Brackney, who has joined with other political and business leaders to call for a truce, said he’s grown more hopeful because of the UFCW’s decision to pull two initiatives, and pledged to keep advocating for the withdrawal of Amendment 47.
He estimated, however, that there’s still an “80 percent chance that business and labor are going to war.”
For one thing, a number of business groups, including the Colorado chapter of the National Federation of Independent Business, have declared their support for Amendment 47. Other supporters include the Western Colorado chapter of the Associated Builders and Contractors, the Grand Junction Area Realtor Association, the Western Colorado Contractors Association, the Housing and Building Association of Colorado Springs and the Brush Chamber of Commerce.
In addition, a second business-backed campaign dedicated to fighting the union ballot measures announced Thursday that it had secured the support of the Tourism Industry Association of Colorado, the Colorado Retail Council and the Rocky Mountain Food Industry Association. The group, called Defend Our Economy, has already been endorsed by the Colorado Association of Commerce and Industry, as well as other business organizations, but has no direct connection to the Chamber’s campaign, CFRR.
“As voters learn the real impacts of what is in these union-advocated proposals, we expect them to vote ‘no’ in November,” said DOE’s campaign manager, Bill Artist.
Others, however, are still dedicated to keeping the peace. The Metro Mayors Caucus added its voice to the call for political calm last week as Centennial Mayor Randy Pye, who chairs the caucus, announced the circulation of a resolution that would urge A Better Colorado, Protect Colorado’s Future and the UFCW to remove all ballot measures for fear of driving up the cost of business and decimating the job market.
“I have companies that may actually have to leave this state because they couldn’t afford to do business (if the labor measures passed),” Pye said. “If these don’t get pulled off the ballot, this region is in for economic devastation.”
He said that of the caucus’ 38 mayors, roughly 25 were in attendance during the meeting last week when the resolution was suggested, and the agreement was unanimous. But the caucus requires unanimity among its members before it puts forth a position. Therefore, said Pye, the resolution still is circulating.
At least a few on the business side dissent. Thornton Mayor Erik Hansen is among them.
Hansen said he doesn’t believe the caucus, which is, by definition, nonpartisan, should get involved in what he sees as a distinctly partisan issue. Aside from that, he’s a big proponent of direct democracy.
“We ought to let the people decide and vote on these issues.
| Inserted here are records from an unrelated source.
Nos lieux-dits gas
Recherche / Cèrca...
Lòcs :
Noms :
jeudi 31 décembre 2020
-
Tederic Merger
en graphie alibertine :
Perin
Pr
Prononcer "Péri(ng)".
I’ve always been a strong supporter of the people’s right to choose,” Hansen said.
Hansen, a Republican, said he hasn’t taken a position on either Amendment 47 or the union measures, but said he just doesn’t think a handful of Colorado politicians are going to be able to strike an armistice between labor and business.
“It’s been going on for decades and decades, and I don’t think that by us passing a resolution it’s going to be any more peaceful than it was before,” Hansen said.
Hansen is definitely in the minority, however, and other prominent Republicans, such as Aurora Mayor Ed Tauer, support the resolution for the same reasons as Pye and Hickenlooper do.
And Pye said that many of the mayors in the caucus are already taking heat for their stand against the initiatives, though he declined to say who.
“Some have significant pressure from their own parties — they have party affiliation and their parties are putting pressure on them,” he acknowledged.
Denver Mayor John Hickenlooper alluded to similar dissatisfaction recently during a speech to the Metro Denver Economic Development Corporation, when he said he knew he was “antagonizing certain friends.”
But, he insisted, his position would be to “just say no” to all of the initiatives if all of them wind up on the ballot this November.